Lavoro interessante quello di Davide Laugelli, bassista. Interessante perché inusuale. La band è composta da due bassi e batteria. Il lavoro non è recentissimo. È targato 2017 ma ha mantenuto intatto il suo fascino. Ad iniziare dal titolo, Soundtrack of a nightmare. E ascoltandolo l’impressione è esattamente quella di essere catapultati in un incubo. Si inizia con il prendere sonno grazie alla riproposizione del brano di Johannes Brahams Op. 49 N. 4. Tutta da scoprire considerando l’inedita formazione. Una volta entrati in fase rem iniziano i ‘problemi’.
Le atmosfere si fanno immediatamente cupe, lugubri, con La nave di pietra. Visivamente potrebbe essere un vedersi camminare in una foresta, luna piena, lupi silenzio assoluti e l’ascoltatore che inesorabilmente avanza verso una radure apparentemente deserta. L’incedere del brano è lento, cadenzato. La batteria è molto percussiva. I due bassi disegnano linee melodiche malate, inquietanti. La voce diplofonica, la tecnica adottata da Demetrio Stratos o dai monaci tibetani, rende il tutto ancora più oscuro.

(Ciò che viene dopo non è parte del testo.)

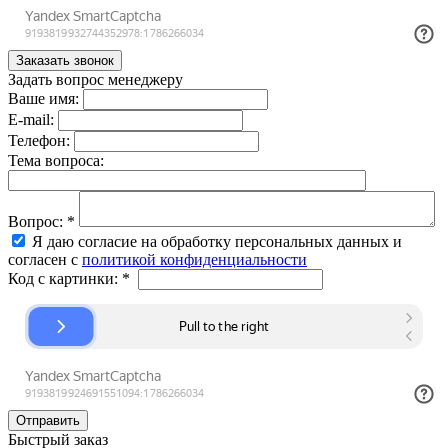
Задать вопрос менеджеру
Ваше имя:
E-mail:
Телефон:
Тема вопроса:
Вопрос:
*
Я даю согласие на обработку персональных данных и
согласен с
политикой конфиденциальности
Код с картинки:
*
Быстрый заказ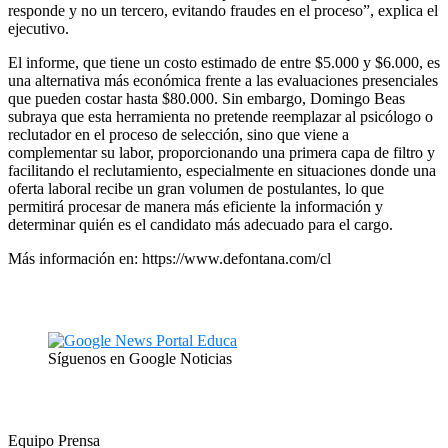
responde y no un tercero, evitando fraudes en el proceso”, explica el
ejecutivo.
El informe, que tiene un costo estimado de entre $5.000 y $6.000, es
una alternativa más económica frente a las evaluaciones presenciales
que pueden costar hasta $80.000. Sin embargo, Domingo Beas
subraya que esta herramienta no pretende reemplazar al psicólogo o
reclutador en el proceso de selección, sino que viene a
complementar su labor, proporcionando una primera capa de filtro y
facilitando el reclutamiento, especialmente en situaciones donde una
oferta laboral recibe un gran volumen de postulantes, lo que
permitirá procesar de manera más eficiente la información y
determinar quién es el candidato más adecuado para el cargo.
Más información en: https://www.defontana.com/cl
Síguenos en Google Noticias
Equipo Prensa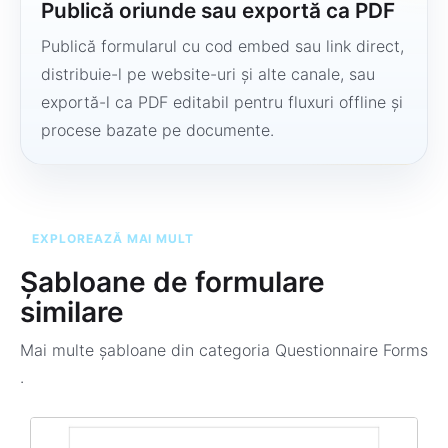
Publică oriunde sau exportă ca PDF
Publică formularul cu cod embed sau link direct,
distribuie-l pe website-uri și alte canale, sau
exportă-l ca PDF editabil pentru fluxuri offline și
procese bazate pe documente.
EXPLOREAZĂ MAI MULT
Șabloane de formulare
similare
Mai multe șabloane din categoria
Questionnaire Forms
.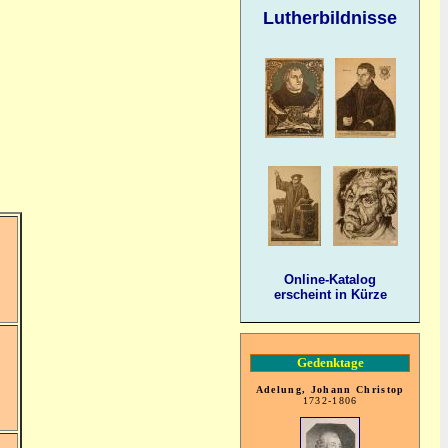
Lutherbildnisse
Online-Katalog
erscheint in Kürze
Gedenktage
Adelung, Johann Christop
1732-1806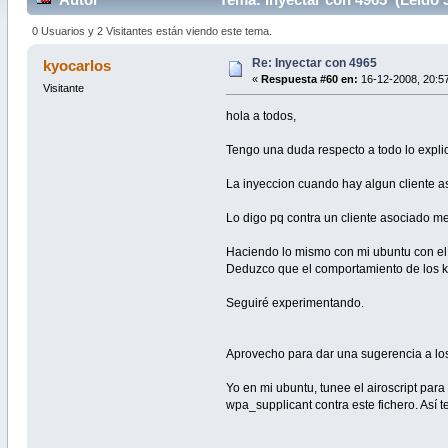
0 Usuarios y 2 Visitantes están viendo este tema.
Re: Inyectar con 4965
kyocarlos
«
Respuesta #60 en:
16-12-2008, 20:57
Visitante
hola a todos,
Tengo una duda respecto a todo lo explic
La inyeccion cuando hay algun cliente a
Lo digo pq contra un cliente asociado me
Haciendo lo mismo con mi ubuntu con el 
Deduzco que el comportamiento de los ker
Seguiré experimentando.
Aprovecho para dar una sugerencia a los
Yo en mi ubuntu, tunee el airoscript par
wpa_supplicant contra este fichero. Así t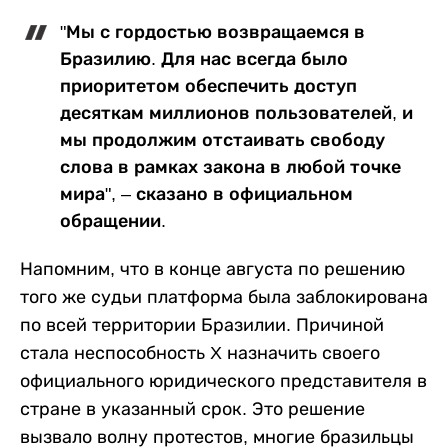
"Мы с гордостью возвращаемся в
Бразилию. Для нас всегда было
приоритетом обеспечить доступ
десяткам миллионов пользователей, и
мы продолжим отстаивать свободу
слова в рамках закона в любой точке
мира", – сказано в официальном
обращении.
Напомним, что в конце августа по решению
того же судьи платформа была заблокирована
по всей территории Бразилии. Причиной
стала неспособность X назначить своего
официального юридического представителя в
стране в указанный срок. Это решение
вызвало волну протестов, многие бразильцы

A chiudere questo cerchio malefico ci pensano le tastiere con suoni lunghi, sintetici più che melodici. Otto minuti e mezzo di paura in un crescendo davvero coinvolgente. Segue The hell with you. L’incubo continua. Suoni dilatati, dissonanti del basso mettono subito le cose in chiaro. Il risveglio è ancora ben lontano. Proseguono le atmosfere oscure. La radura di cui sopra non era deserta. Il brano evoca ombre sinistre che si agitano nella notte. Sparuti alberi spogli non possono proteggere l’ascoltatore/osservatore. L’alba si avvicina ma il sogno non è ancora finito.
Si corre. A perdifiato. È il momento di Climbing the Wrong Mountain. Il bassi tornano ad essere percussivi scambiandosi il tema della canzone. Tastiere macabre segnano il passo di questo viaggio verso la cima. La luna osserva, più pallida e beffarda del solito. Nuovamente le tastiere sottolineano l’aria malsana. Si ha l’impressione che da un momento all’altro possa sbucare qualche Grande antico di lovecraftiana memoria.
Si corre nella speranza di arrivare in salvo sul cucuzzolo. Non ci si volta indietro nonostante rumore sinistro di passi. L’ombra si avvicina. Se ne sente l’alito sul collo. La musica cambia. Si spezzetta. Diventa rarefatta in un aumentare di tensione. Si sentono delle dita gelide sul collo, strattonano e… suona la sveglia. Questo essere, a livello del tutto personale, la descrizione del lavoro di Davide Laugelli. Ottima produzione che ha reso l’incubo davvero claustrofobico non lasciando nessun barlume di luce se non il pallido riflesso della luna.
Concludendo. Non si può che ribadire quanto detto in apertura. Lavoro di assoluto interesse quello di Davide Laugelli. Non propriamente canonico, esclusivamente strumentale. Un disco che non si può ascoltare in qualsiasi momento. Si deve essere nel giusto mood per poterlo affrontare. E più lo si ascolterà e più si andrà a fondo nell’incubo che descrive. Adatto a tutti, purché non abbiate paura del buio.